Activity →
When you transcribe the entries, reproduce every character and exclude the images.

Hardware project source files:

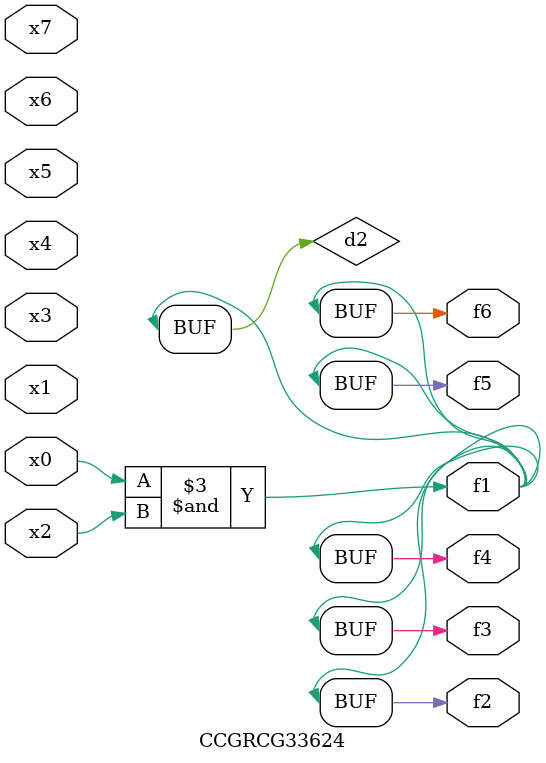
<source format=v>
module CCGRCG33624(
	input x0, x1, x2, x3, x4, x5, x6, x7,
	output f1, f2, f3, f4, f5, f6
);

	wire d1, d2;

	nor (d1, x3, x6);
	and (d2, x0, x2);
	assign f1 = d2;
	assign f2 = d2;
	assign f3 = d2;
	assign f4 = d2;
	assign f5 = d2;
	assign f6 = d2;
endmodule

</source>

Written solution →
<source format=v>
module CCGRCG33624(
	input x0, x1, x2, x3, x4, x5, x6, x7,
	output f1, f2, f3, f4, f5, f6
);

	wire d1, d2;

	nor (d1, x3, x6);
	and (d2, x0, x2);
	assign f1 = d2;
	assign f2 = d2;
	assign f3 = d2;
	assign f4 = d2;
	assign f5 = d2;
	assign f6 = d2;
endmodule

</source>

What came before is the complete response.